Russia’s ABBYY shows how to keep ahead of the IT competition

ABBYY is now one of the world’s leading developers of IT solutions.

ABBYY is now one of the world’s leading developers of IT solutions.

The decline of the ruble is giving Russian IT companies an edge in foreign markets, says the CEO of ABBYY, one of the country’s brightest new lights in tech.

Since its humble beginnings in a Moscow dorm room in the 1990s, ABBYY has grown to become one of the world’s leading developers of IT solutions. Today, ABBYY’s technologies are licensed by some of the world’s largest manufacturers, including Microsoft, Acer, Panasonic and Samsung. RBTH spoke with ABBYY’s CEO Sergei Andreyev about the challenges the company faces in the new economic reality.

RBTH: Which markets are you focusing on? Are you expanding in the United States?

Sergei Andreyev: For us, all regions are important. The U.S. market remains a priority because it is more developed in terms of technology. In the U.S. competition in the technological sphere is very steep. It takes a lot of work to transfer knowledge. We are exporters, and almost 80 percent of our profits come from abroad. We get about 20 percent of our revenue from Russia and about 40 percent from the United States. Europe accounts for 20 percent, and another 20 percent comes from a combination of Asia, Africa and South America. Interestingly, sales in developing countries are growing faster than in the developed nations.

The decline of the ruble against the dollar is helping us develop new products and technologies. This is because we get higher  profits from exports once we convert back into rubles. 
So this is a positive situation. Also, the main component of the cost structure for IT companies is the [ruble-based] cost of salaries of qualified specialists. 

Sergei Andreyev. Source: official websiteSergei Andreyev. Source: official website

RBTH: How different are the products that you offer in different countries?

S.A.: Here the question really is, what kinds of projects arise around these products. 
In Russia solutions for document and data input are in demand. They are used mostly by financial organizations, state-owned corporations, and energy companies. We also have a project that is aimed at processing the results of the EGE [a standardized Russian test administered to students that is similar to the American SAT]. 

To complete this project on time, you must process millions of pages in a single month. And there can’t be any mistakes because a slip-up could lead to a young person failing to get into university. In Asia, we find that projects are much simpler. For example, we do a population census, which has a more relaxed deadline.

RBTH: Which new technologies and projects do you consider most promising?

S.A.: We are actively moving into the market of projects related to computational linguistics, word processing and information extraction from large streams of unstructured text.
For example, we’re helping Russian banks make quicker decisions about granting  loans. We can automatically analyze the client’s credibility and determine how well data in a given real estate contract matches up with the market.
We also work with computer vision, which is gradually transforming into completely new technologies. This can solve such tasks as software test automation for your computer. These days it’s done using a special program. At the same time, you should also assign a person to control the process, but this is expensive. It is easier to use a camera that will monitor testing.
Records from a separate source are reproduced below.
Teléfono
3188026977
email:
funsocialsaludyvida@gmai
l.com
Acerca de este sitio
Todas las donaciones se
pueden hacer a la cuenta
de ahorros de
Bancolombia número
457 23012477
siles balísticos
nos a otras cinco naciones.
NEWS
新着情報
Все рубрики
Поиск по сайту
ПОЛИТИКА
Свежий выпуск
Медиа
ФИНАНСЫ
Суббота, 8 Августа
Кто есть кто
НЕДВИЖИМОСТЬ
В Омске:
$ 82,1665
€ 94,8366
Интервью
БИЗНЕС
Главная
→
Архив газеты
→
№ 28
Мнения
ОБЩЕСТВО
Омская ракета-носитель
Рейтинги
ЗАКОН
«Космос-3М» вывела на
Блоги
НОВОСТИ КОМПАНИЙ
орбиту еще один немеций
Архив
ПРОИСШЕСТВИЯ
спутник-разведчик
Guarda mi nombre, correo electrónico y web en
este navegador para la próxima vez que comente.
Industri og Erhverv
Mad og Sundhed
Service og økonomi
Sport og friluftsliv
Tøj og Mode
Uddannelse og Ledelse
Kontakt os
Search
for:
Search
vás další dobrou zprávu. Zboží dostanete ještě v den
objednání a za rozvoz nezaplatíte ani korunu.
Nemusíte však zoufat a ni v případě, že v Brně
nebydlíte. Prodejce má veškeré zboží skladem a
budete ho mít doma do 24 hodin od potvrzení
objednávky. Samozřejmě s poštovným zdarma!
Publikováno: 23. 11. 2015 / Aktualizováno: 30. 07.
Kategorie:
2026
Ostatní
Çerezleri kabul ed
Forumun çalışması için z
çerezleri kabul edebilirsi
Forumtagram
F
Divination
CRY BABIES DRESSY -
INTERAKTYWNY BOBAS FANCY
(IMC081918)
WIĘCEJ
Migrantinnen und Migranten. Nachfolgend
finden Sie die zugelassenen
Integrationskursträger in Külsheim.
RBTH: What projects are most in demand in the United States?

S.A.: We have a project in the oil and gas industry. In contrast to Russia where the owner gets the rights to a piece of land and is free to do with it whatever he wants, in the United States rights are sold for different layers. Different people have different rights to the first, second, fourth, fifth layers, and so on. If one of the owners wants to drill a hole in his layer, he must examine all claims and agreements. Previously, this was carried out by hand.

But these agreements are, of course, text information, and you can automate the process. We also work with a company that is engaged in providing cloud services for accounting and tracking of sales.
Customers using the system feed it with a body of data, including the provisions of their agreements – payment schedules, the terms of contracts, and special conditions. We can structure this information and analyze it. We can notify you when you need to update the agreement, or of upcoming expiration dates. Now it is a pilot project.

RBTH: In the U.S., there are many companies in your  field. What’s your advantage?

S.A.: It lies in our development of a universal system called, ABBY Compreno, which helps the computer understand the content behind the text. Despite the fact that people speak different languages, they live in the same system of concepts. We are all very similar; we have the same conceptual framework.

Sergei Andreyev, CEO of ABBYY

A graduate of the Moscow Institute of Physics and Technology, Andreyev joined ABBYY (formerly BIT Software) as commercial director in 1991. Since becoming ABBYY’s CEO in 1999, he has supervised all aspects of production, sales and marketing, research and development, support, finance, and public relations.